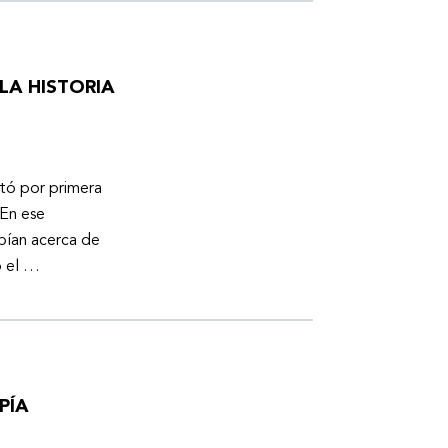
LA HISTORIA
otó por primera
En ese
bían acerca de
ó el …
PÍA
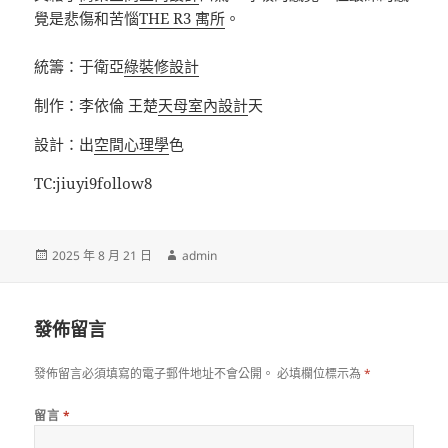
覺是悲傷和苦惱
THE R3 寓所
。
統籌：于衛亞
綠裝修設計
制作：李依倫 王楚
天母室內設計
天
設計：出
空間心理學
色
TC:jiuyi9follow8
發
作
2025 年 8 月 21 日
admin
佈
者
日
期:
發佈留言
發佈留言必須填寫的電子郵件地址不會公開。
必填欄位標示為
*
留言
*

|---|

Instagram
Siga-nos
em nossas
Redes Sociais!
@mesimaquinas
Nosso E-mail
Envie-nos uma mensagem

|---|

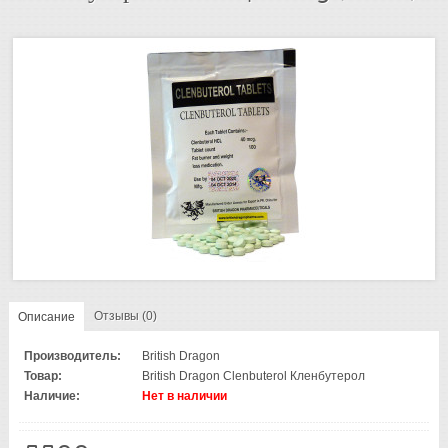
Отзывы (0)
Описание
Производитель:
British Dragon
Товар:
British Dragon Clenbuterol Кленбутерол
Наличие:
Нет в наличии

|---|

*DESCRIPTION OF THE TASK*
Scan the records above for the string "Dragon", then copy each line where it turns up.

*TASK OUTPUT*
British Dragon
British Dragon Clenbuterol Кленбутерол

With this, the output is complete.